Lauer has also seen instances where NIH-funded researchers spend most of their time on their China-based work. Essentially, researchers were working for competing employers on company time. There were scientists who were absent for as much as 150 days from their U.S. labs. 

If NIH knows that a researcher getting NIH money also receives an employment contract from a foreign institution, the agency might not support the researcher (or would limit the amount of support), given that “our funding success rates are only 20 percent.” Instead, NIH would devote its resources elsewhere.  

In one contract, Lauer found that a grantee scientist was expected to issue 2-3 Chinese patents. In another, a grantee researcher was required to publish scientific articles in top scientific journals representing his foreign institution. Lauer has seen instances where Chinese researchers who receive TTP funding recruit other Chinese researchers at their American universities. 

Dr. Lauer
“We are very serious about this,” said Lauer.

Photo:  Chia-Chi Charlie Chang

Lauer said that some grantees’ Chinese employment contracts included intellectual property clauses that American institutions would likely find unacceptable. But in nearly all cases, American institutions were not given the opportunity to review the foreign employment contracts prior to signing. 

Other contracts explicitly state that the goal is “to move the lab back to China,” Lauer said. 

The intelligence community refers to these scientists as “non-traditional” collectors, he explained. By having stealth employment at a Chinese university while maintaining a lab in an American university, they can pass along information about what’s happening in the American lab.     

“Institutions are waking up and now have a better idea of what’s going on,” said Lauer. 

NIH has also uncovered instances where researchers don’t report their ownership stakes in foreign companies, Lauer said. There have even been cases where Chinese companies owned Chinese patents that appeared to leverage NIH-funded research. Again, these patents were never disclosed to American institutions.

One researcher at the University of California, San Diego, founded a pharmaceutical company with his wife in China. He never disclosed his ownership stake in the company to his American university or to NIH. 

NIH has also found that scientists have violated the confidentiality of the peer-review process.

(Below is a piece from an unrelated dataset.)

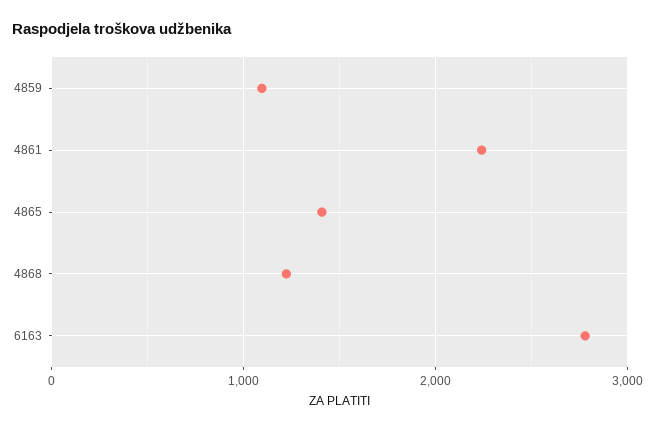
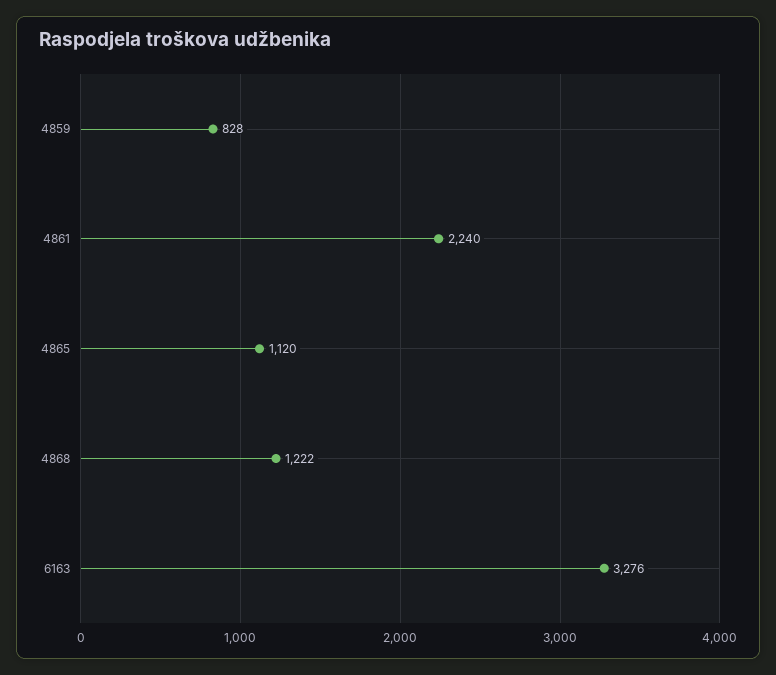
4859: 1100 -> 828
4865: 1400 -> 1120
6163: 2800 -> 3276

Confidentiality allows for the open exchange of scientific opinions and evaluations and protects proprietary information. 

In one instance, a peer reviewer for NIH who also received funding from the TTP sent unfunded R01 applications by email to scientists in China, all the while cautioning them that the applications should be considered confidential. 

“When you write a grant, you expect the only people who are going to see that grant application are the reviewers and the NIH staff who have the business of looking at it. You certainly have no anticipation that your grant is going to get emailed off to other scientists in foreign countries so they can use it to their advantage,” Lauer said.  

If NIH finds evidence that a reviewer has shared confidential information, the agency can inform the institution leaders where a reviewer works, terminate his or her service on peer review or refer the reviewer to the Office of Inspector General for potential prosecution.

“We are very serious about this,” warned Lauer. “Serving on a peer review committee is a privilege. If you get applications to look at, you are the only one who is supposed to see them.”  

NIH is working closely with several federal agencies, including the Department of Justice, the FBI, Department of State, Department of Homeland Security, and non-federal associations to conduct investigations into foreign influence on extramural research.

“This is not just an NIH effort,” Lauer concluded.